During the critique session of my Tuesday night class, the question came up about accurate versus effective dialogue. It’s an interesting question to me because a lot of the emphasis in beginning classes (which this is) tends to be on writing “realistic” dialogue. Instructors like myself spend a lot of class time telling students to hone their ear, read their dialogue out loud, and to generally try to mimic the cadence, colloquialisms, and character of real-life conversation.
Except that sometimes being accurate gets in the way of being effective.
Yes, it’s true that some people say, “uh, like, yeah, uh, I told him like that was so not cool,” but is it effective? Possibly. If you’re first establishing a character it might be effective to have the first sentence of their dialogue be full of ums and uhs and likes, if you want to quickly establish a particular personality. However, if you do this every time this person speaks and/or if this character has some important piece of information or plot point that needs to be conveyed, that kind of gimmick gets pretty cheap pretty quickly. This is also why I personally deplore the use of dialect. “Ach, now lassie,” etc.

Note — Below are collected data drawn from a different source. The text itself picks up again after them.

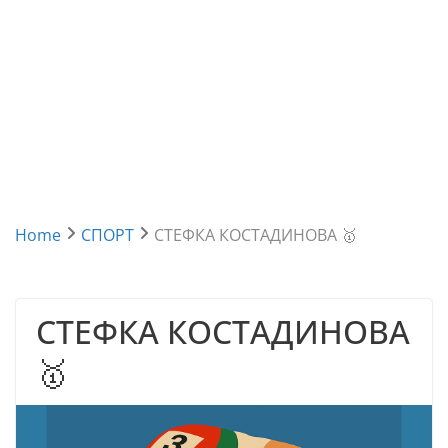
Home
СПОРТ
СТЕФКА КОСТАДИНОВА 🥇
СТЕФКА КОСТАДИНОВА
🥇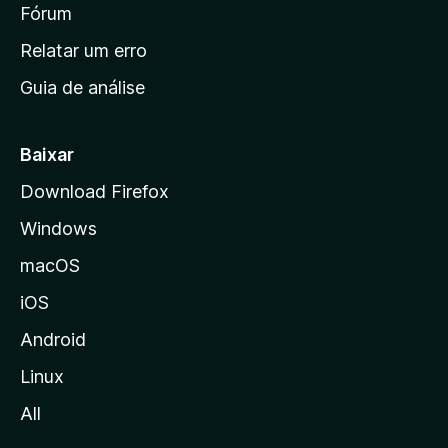
i
Fórum
e
s
n
Relatar um erro
i
Guia de análise
c
i
a
Baixar
l
Download Firefox
d
Windows
a
M
macOS
o
iOS
z
i
Android
l
Linux
l
All
a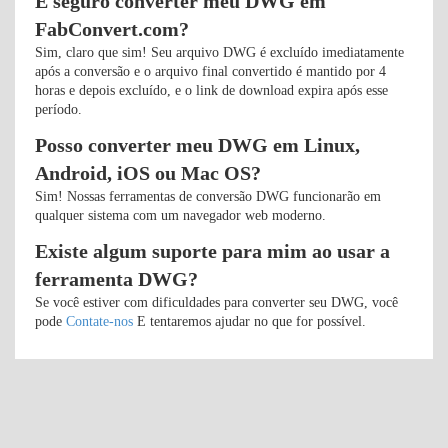
É seguro converter meu DWG em
FabConvert.com?
Sim, claro que sim! Seu arquivo DWG é excluído imediatamente
após a conversão e o arquivo final convertido é mantido por 4
horas e depois excluído, e o link de download expira após esse
período.
Posso converter meu DWG em Linux,
Android, iOS ou Mac OS?
Sim! Nossas ferramentas de conversão DWG funcionarão em
qualquer sistema com um navegador web moderno.
Existe algum suporte para mim ao usar a
ferramenta DWG?
Se você estiver com dificuldades para converter seu DWG, você
pode
Contate-nos
E tentaremos ajudar no que for possível.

When my partner was nursing our son when he was first born and up every two hours, I dutifully fetched water for her and OUTLANDER by Diana Gabaldon. As Mason had his repast, I translated everything Jamie (or any other Scot) had to say in that book into English, because I felt far too silly reading “in an accent.” That book is so long that we didn’t finish it before Mason got a more reasonable schedule, and Shawn said that when she went to pick up the story, she just couldn’t do it. She hadn’t realized the work I’d been doing to make the book readable, and she wasn’t up to interrupting the flow of the story to decipher some authorial attempt to add local color.

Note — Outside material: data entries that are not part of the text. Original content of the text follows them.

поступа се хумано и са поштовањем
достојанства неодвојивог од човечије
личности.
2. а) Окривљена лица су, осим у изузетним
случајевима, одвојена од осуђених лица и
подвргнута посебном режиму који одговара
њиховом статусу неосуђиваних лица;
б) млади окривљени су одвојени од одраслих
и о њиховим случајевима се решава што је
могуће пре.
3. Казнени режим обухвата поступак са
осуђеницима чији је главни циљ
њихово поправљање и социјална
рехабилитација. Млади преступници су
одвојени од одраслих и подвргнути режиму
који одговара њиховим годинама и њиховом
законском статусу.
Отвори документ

Granted, these books sold in the hundreds of thousands (and still do!), so pot and kettle and all that. But, despite being bestsellers already, I still think these books could have been improved by toning down the dialect. After all, isn’t it true that after you’ve spent some time with people who speak English in a different way, they start to sound more “normal”? So, if I were Gabaldon (other than selling much better than I do now), I’d’ve given Jamie a few chapters of Oching and Aching and ‘Tsking, and then let him speak in the cadence of the Scots without overdoing the intentional misspelling, etc.
But, dialect is only one aspect of the question of accurate vs. effective writing. Some of it is a lot less straight-forward. For instance, the author who was being critiqued in class hadn’t tried to overdo any particular language quirk (be it stammering or accented English) but instead had simply allowed a conversation to meander the way real conversation does.
The truth of the matter is that she had accurately portrayed two men trying to avoid talking about an awkward subject. However, for the purposes of fiction, what she’d written felt like stalling, and, stranger still, it felt almost contrived – as if the author were intentionally trying to be coy with the reader. This was accurate dialogue that wasn’t entirely effectively. Almost to a person, the class apologized for asking her to cut what was essentially deeply lovely conversation, because this was a story, damn it, and we wanted to get to the meat of it.
When we come across moments like this, I always think of the writing adage, “Well that might be true, but it would never fly in fiction.” Real life is a lot messier than we allow our fiction to be. We want our information, we want it now, and we don’t want a lot of interruptions before we get to the “good stuff.”
In fiction, it behooves an author to just come out with it. Even though, despite years of Nike telling us to “just do it,” most people are never so bold or clear.
Struck & White have a point: Be bold. Be clear. It may not be accurate, but it’s effective.